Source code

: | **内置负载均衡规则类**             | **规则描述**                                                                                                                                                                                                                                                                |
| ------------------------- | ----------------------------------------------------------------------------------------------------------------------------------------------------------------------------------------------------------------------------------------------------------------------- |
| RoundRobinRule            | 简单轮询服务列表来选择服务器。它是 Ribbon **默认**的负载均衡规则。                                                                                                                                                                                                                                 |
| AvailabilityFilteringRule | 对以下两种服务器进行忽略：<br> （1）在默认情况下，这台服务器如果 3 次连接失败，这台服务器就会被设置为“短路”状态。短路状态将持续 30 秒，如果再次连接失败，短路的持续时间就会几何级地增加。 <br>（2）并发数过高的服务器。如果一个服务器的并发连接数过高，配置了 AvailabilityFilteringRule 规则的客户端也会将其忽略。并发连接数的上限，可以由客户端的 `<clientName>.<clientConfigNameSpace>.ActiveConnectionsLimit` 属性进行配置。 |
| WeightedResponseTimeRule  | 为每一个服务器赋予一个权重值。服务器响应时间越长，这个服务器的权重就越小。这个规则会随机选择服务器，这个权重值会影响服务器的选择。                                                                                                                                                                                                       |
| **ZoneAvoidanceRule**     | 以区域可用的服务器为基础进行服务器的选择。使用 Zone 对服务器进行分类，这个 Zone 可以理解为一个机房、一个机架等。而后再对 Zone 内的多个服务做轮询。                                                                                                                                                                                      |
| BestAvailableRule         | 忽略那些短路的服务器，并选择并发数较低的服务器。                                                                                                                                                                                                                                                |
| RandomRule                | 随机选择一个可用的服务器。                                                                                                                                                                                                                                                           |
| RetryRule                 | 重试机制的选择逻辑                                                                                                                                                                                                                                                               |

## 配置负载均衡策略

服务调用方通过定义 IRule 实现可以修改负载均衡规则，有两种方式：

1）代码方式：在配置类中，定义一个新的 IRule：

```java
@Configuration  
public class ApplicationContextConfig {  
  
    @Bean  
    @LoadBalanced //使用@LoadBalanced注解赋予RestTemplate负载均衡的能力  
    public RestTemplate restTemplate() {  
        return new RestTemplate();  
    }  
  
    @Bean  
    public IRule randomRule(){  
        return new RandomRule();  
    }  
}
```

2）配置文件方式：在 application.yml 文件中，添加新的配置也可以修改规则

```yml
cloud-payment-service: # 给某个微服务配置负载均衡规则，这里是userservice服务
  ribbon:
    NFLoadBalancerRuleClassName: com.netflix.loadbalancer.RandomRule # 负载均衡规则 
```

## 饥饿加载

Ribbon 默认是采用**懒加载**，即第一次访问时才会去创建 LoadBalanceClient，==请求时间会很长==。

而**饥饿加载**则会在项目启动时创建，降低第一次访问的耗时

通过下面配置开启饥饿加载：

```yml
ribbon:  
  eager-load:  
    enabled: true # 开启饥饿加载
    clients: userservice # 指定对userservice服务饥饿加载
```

========

- _Task description_: Please return exactly the lines that run from the line with "2）配置文件方式：在 application.yml 文件中，添加新的配置也可以修改规则" through the end of the records above, both included, and nothing more.

- _Task response_:
2）配置文件方式：在 application.yml 文件中，添加新的配置也可以修改规则

```yml
cloud-payment-service: # 给某个微服务配置负载均衡规则，这里是userservice服务
  ribbon:
    NFLoadBalancerRuleClassName: com.netflix.loadbalancer.RandomRule # 负载均衡规则 
```

## 饥饿加载

Ribbon 默认是采用**懒加载**，即第一次访问时才会去创建 LoadBalanceClient，==请求时间会很长==。

而**饥饿加载**则会在项目启动时创建，降低第一次访问的耗时

通过下面配置开启饥饿加载：

```yml
ribbon:  
  eager-load:  
    enabled: true # 开启饥饿加载
    clients: userservice # 指定对userservice服务饥饿加载
```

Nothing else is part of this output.